What to do: Reproduce every line of the records below word for word, but leave the pictures out.

****************************************

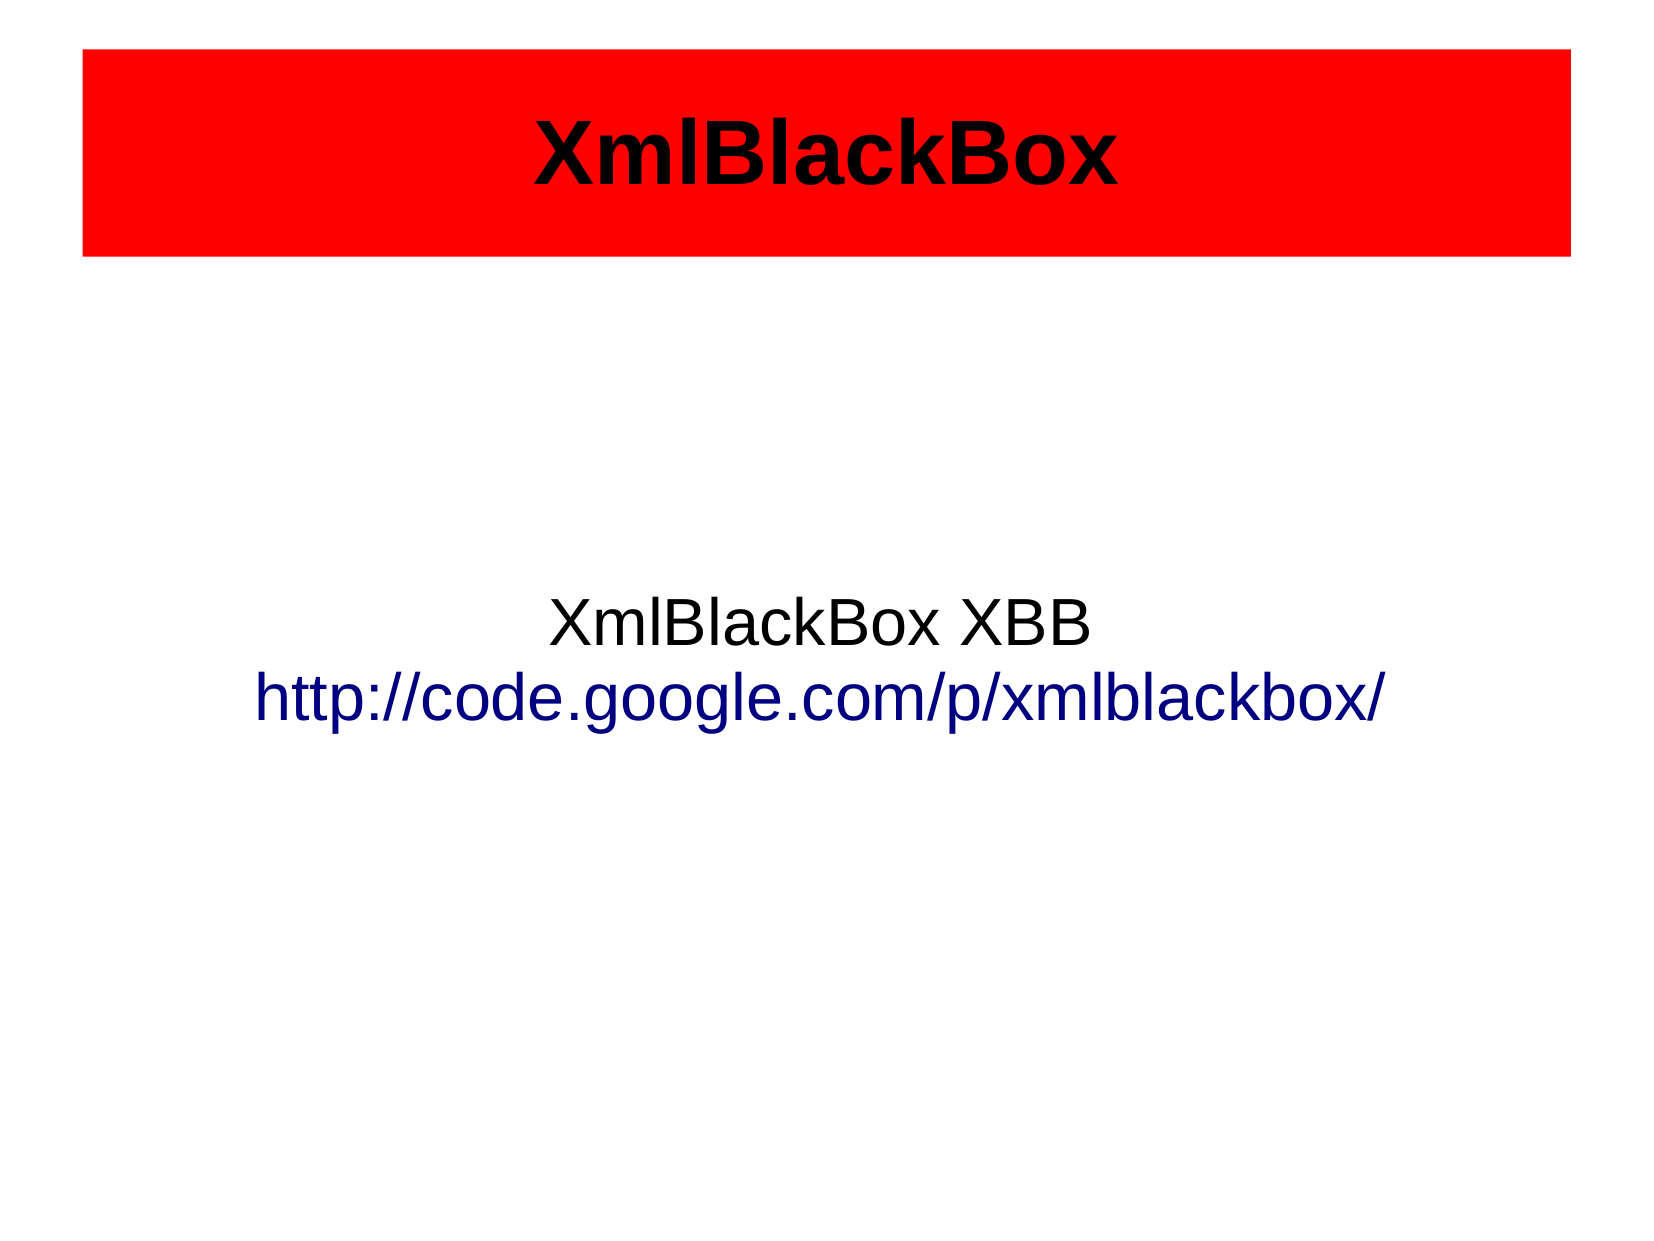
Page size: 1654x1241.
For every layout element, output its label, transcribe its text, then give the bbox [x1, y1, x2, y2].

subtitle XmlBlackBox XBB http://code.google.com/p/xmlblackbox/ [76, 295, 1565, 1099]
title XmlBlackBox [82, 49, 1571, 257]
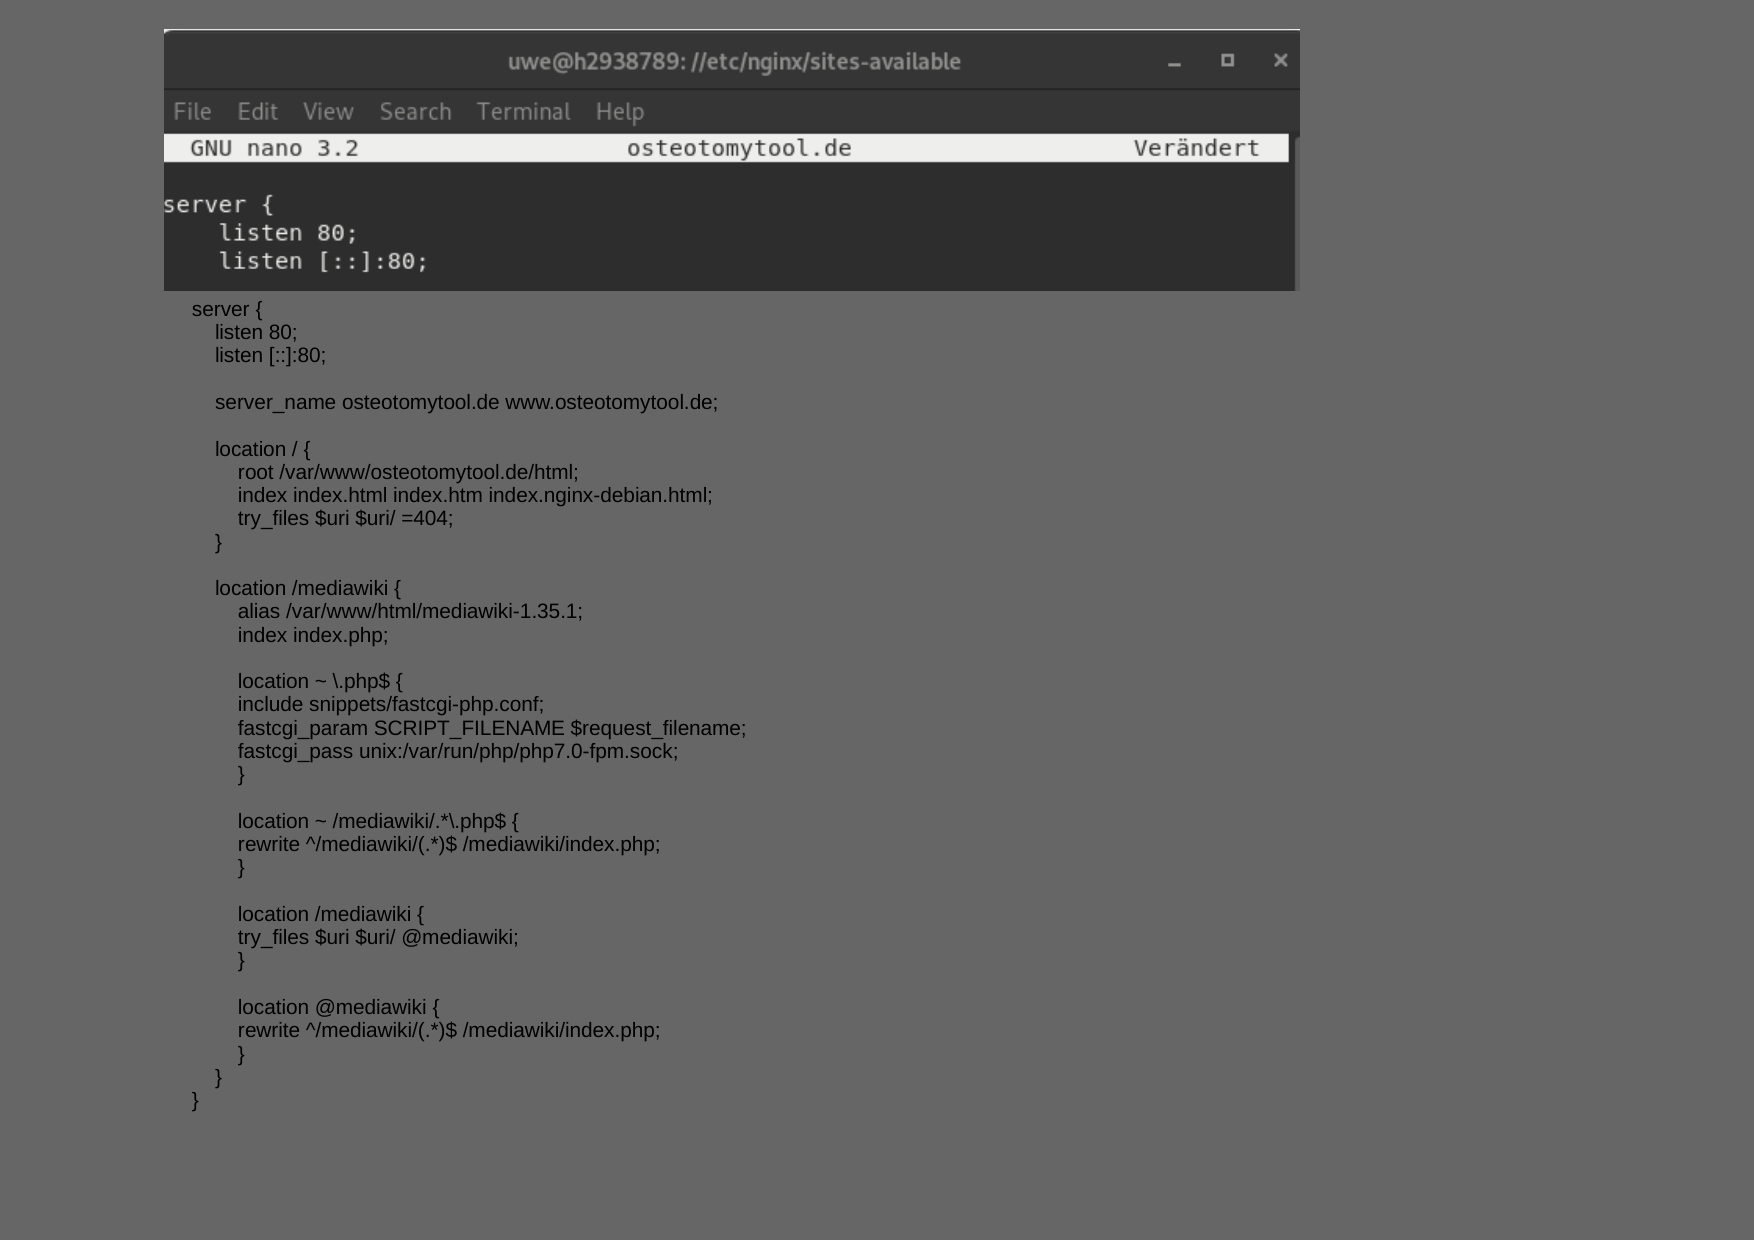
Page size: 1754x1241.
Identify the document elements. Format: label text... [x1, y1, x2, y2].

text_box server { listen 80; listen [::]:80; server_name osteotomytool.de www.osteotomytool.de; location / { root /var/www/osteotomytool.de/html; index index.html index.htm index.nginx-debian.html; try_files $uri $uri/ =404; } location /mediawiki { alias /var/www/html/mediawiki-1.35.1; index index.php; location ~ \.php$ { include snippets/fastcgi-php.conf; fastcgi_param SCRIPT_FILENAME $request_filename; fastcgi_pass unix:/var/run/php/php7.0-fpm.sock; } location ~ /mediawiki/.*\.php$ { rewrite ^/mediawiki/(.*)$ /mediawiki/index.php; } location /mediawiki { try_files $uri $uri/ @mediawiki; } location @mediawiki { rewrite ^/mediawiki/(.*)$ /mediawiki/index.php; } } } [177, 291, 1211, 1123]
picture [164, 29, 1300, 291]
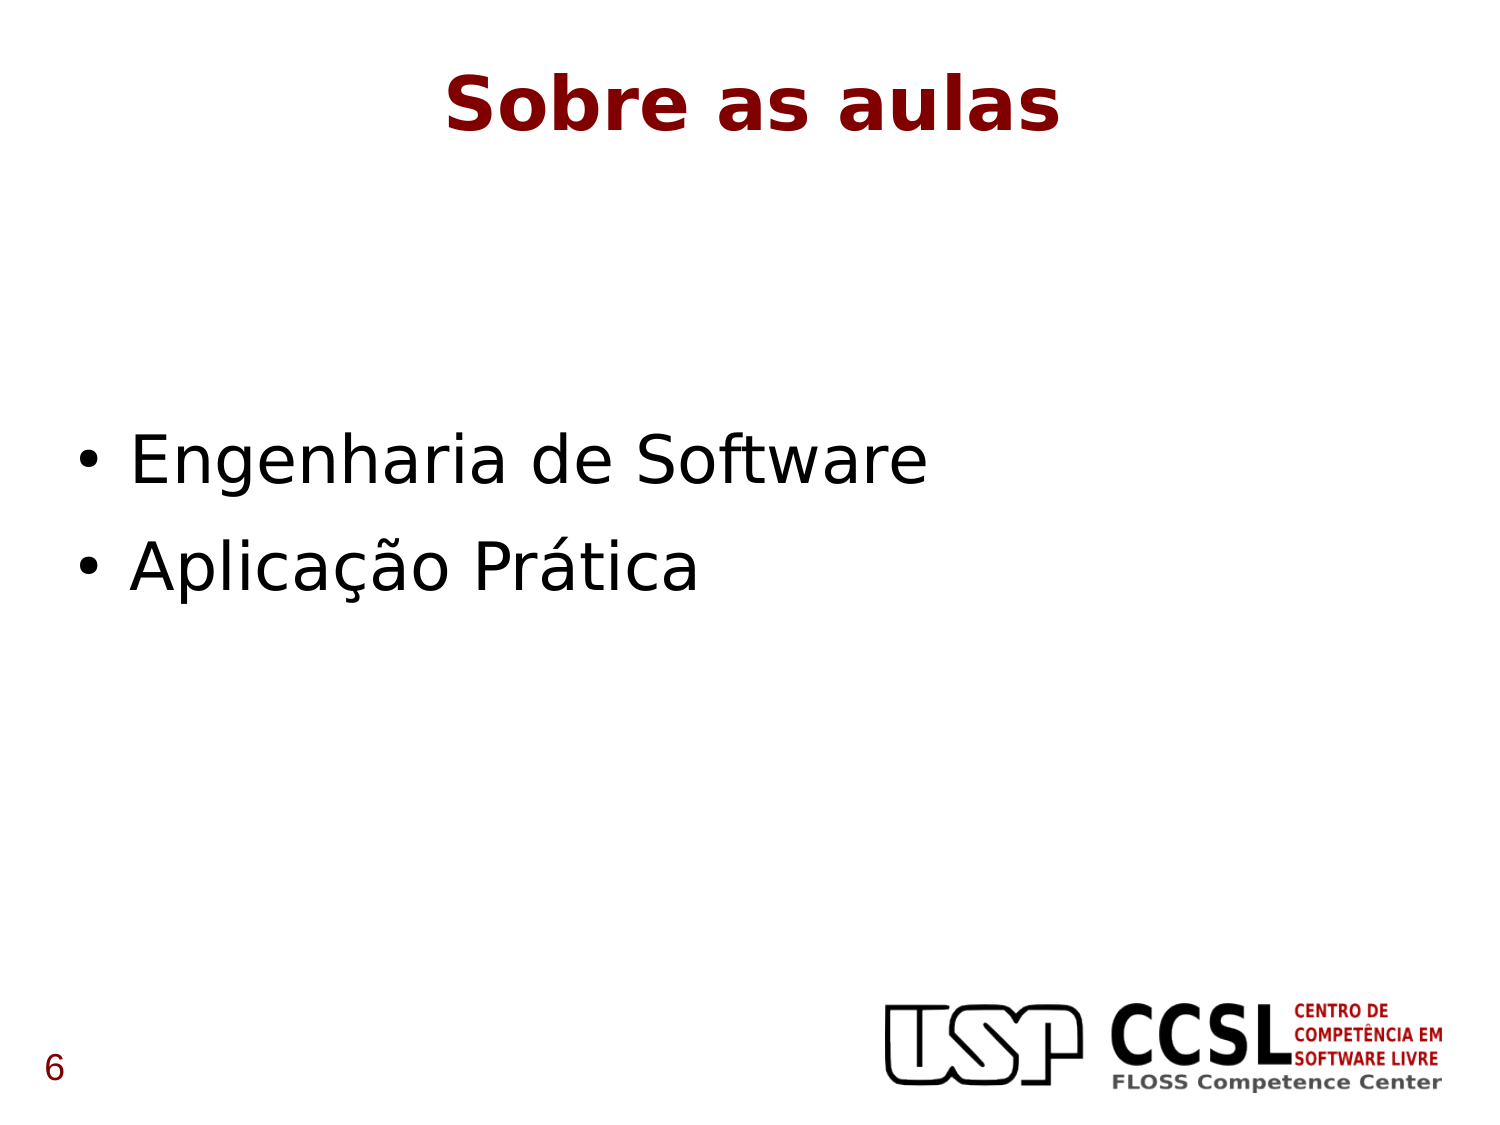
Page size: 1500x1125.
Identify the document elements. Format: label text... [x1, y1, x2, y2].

****************************************

Task output:
Page size: 1654x1241.
For every layout element, output its label, transcribe its text, then give the bbox [x1, y1, x2, y2].

subtitle XmlBlackBox XBB http://code.google.com/p/xmlblackbox/ [76, 295, 1565, 1099]
title XmlBlackBox [82, 49, 1571, 257]
Page size: 1754x1241.
Identify the document elements. Format: label text... [x1, y1, x2, y2].

text_box server { listen 80; listen [::]:80; server_name osteotomytool.de www.osteotomytool.de; location / { root /var/www/osteotomytool.de/html; index index.html index.htm index.nginx-debian.html; try_files $uri $uri/ =404; } location /mediawiki { alias /var/www/html/mediawiki-1.35.1; index index.php; location ~ \.php$ { include snippets/fastcgi-php.conf; fastcgi_param SCRIPT_FILENAME $request_filename; fastcgi_pass unix:/var/run/php/php7.0-fpm.sock; } location ~ /mediawiki/.*\.php$ { rewrite ^/mediawiki/(.*)$ /mediawiki/index.php; } location /mediawiki { try_files $uri $uri/ @mediawiki; } location @mediawiki { rewrite ^/mediawiki/(.*)$ /mediawiki/index.php; } } } [177, 291, 1211, 1123]
picture [164, 29, 1300, 291]
Page size: 1500x1125.
Identify the document elements. Format: label text... [x1, y1, x2, y2].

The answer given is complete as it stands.